Complicating matters is that qualitative deficits may be the primary drivers of many immunodeficiencies. In specific antibody deficiency, for example, the levels of immunoglobulins are within normal limits, but antibody titers demonstrate poor response to antigens. Conversely, patients may have low CD4 helper T cell counts but no appreciable qualitative defects causing clinical symptoms. I manage these patients conservatively, with the understanding that lab values should not dictate the quality of care.
Although I welcome all the business that comes to my clinic with abnormal lab values, this is a decidedly unwelcome hassle for patients and expenditure for the healthcare system at large. I would strongly encourage rheumatologists and others to focus on taking detailed histories and documenting infections, rather than ordering panels of screening labs beyond the widely available, cheap and meaningful IgG, IgA and IgM levels, as well as the complete blood count with differential.
Misconception #5
Treatment for immunodeficiencies are limited and ineffective.
With greater knowledge of the immune system, we have newer treatments available for primary and secondary immunodeficiencies. All patients with suspected immunodeficiencies need to be aggressively vaccinated according to the Advisory Committee on Immunization Practices guidelines.
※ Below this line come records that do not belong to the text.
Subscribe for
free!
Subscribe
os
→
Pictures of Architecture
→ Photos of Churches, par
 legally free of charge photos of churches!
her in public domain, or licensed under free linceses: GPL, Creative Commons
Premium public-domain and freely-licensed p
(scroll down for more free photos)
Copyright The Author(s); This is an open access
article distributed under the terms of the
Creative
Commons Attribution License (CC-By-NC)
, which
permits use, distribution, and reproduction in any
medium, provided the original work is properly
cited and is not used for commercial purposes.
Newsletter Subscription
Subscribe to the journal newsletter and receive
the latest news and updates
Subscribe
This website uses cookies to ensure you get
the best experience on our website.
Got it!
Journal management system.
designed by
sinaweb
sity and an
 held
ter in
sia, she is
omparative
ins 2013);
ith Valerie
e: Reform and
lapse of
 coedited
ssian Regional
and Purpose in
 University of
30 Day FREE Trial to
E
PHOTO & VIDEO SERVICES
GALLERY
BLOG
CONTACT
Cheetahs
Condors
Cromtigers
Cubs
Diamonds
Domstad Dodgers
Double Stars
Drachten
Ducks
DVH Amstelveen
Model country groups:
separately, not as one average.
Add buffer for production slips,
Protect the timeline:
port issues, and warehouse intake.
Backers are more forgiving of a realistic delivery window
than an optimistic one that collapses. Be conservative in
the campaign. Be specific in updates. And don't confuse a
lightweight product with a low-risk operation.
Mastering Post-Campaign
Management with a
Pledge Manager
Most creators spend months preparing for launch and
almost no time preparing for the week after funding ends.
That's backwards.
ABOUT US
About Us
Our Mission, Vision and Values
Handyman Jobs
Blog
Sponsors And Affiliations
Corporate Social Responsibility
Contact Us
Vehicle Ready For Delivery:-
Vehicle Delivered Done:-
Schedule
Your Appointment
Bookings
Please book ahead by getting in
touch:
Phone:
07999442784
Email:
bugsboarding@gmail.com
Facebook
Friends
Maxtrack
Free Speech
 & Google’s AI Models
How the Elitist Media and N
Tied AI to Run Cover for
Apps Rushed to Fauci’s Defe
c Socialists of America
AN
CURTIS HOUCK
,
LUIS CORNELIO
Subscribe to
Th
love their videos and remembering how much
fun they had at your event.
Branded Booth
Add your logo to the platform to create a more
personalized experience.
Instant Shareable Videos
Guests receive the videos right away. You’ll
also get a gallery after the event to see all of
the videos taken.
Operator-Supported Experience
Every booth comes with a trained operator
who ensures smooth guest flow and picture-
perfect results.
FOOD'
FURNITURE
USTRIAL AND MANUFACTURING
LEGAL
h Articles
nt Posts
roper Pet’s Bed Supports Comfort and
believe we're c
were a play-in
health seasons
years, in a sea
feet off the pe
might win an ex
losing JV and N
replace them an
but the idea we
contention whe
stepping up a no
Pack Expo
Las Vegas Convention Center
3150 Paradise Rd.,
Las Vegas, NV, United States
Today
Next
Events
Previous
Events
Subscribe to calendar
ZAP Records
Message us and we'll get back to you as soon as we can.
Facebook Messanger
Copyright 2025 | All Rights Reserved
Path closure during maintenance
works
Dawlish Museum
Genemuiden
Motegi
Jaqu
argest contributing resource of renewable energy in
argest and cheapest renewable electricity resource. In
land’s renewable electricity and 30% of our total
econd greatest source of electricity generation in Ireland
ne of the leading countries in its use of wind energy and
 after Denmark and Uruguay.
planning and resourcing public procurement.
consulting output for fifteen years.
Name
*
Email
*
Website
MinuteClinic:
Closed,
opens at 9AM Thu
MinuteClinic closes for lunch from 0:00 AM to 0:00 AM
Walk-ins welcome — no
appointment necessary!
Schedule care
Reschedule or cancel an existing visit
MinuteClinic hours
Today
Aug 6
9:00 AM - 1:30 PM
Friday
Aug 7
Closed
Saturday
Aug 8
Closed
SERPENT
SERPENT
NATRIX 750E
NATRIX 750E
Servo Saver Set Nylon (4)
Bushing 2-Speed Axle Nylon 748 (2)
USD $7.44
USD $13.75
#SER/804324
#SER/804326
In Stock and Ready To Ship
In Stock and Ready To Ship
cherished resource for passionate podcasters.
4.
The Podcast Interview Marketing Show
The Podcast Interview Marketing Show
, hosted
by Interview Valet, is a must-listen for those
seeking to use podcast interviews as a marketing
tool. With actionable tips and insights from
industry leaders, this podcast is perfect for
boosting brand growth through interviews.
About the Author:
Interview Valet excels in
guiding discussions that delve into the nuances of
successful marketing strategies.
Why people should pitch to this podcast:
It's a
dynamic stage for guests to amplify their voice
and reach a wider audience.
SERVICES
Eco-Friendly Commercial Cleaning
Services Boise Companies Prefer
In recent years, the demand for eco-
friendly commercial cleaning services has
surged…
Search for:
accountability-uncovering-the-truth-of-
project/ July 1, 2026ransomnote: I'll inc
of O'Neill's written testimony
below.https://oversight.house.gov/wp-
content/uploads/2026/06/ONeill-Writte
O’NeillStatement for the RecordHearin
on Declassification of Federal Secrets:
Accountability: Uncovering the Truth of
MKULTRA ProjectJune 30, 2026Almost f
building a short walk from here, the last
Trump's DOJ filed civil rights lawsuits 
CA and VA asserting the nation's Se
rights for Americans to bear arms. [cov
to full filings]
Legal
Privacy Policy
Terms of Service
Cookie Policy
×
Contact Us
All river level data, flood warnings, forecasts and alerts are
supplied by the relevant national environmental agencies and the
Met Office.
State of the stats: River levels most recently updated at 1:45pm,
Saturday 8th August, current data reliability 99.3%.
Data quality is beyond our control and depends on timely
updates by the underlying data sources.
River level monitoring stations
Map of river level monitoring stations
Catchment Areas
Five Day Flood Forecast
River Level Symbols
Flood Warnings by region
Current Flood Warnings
Immunodeficient patients should also engage in behaviors to avoid infections, such as washing hands frequently, trimming nails to avoid scratching and skin infections and, if applicable, performing nasal saline irrigation at least twice daily.
For those with antibody deficiencies, immunoglobulin replacement, either through intravenous or subcutaneous routes, may be a viable option. When dosed appropriately and monitored for side effects by a trained specialist familiar with immunoglobulin replacement, this may lead to improved quality of life.5 Alternatively, prophylactically rotating antibiotics may be helpful in preventing infections, although it may not affect other effects of immunodeficiency.
Lastly, and most intriguingly, for certain primary immunodeficiencies, like LRBA deficiency, novel therapeutic agents, such as abatacept, have shown promise. The greater adoption of genetic testing will potentially open the doors to novel treatment modalities based on the principles of precision medicine.6 Therefore, rheumatologists and their patients will find great value in identifying immunodeficiencies.
Conclusion
As we continue to traverse the oceans of immunology, it becomes increasingly vital for rheumatologists to recognize immunodeficiencies as an underlying cause and/or a consequence of systemic autoimmunity. Once identified, these can be addressed by specialists who have familiarity with immune deficiencies, leading to improvements in the quality of life for patients.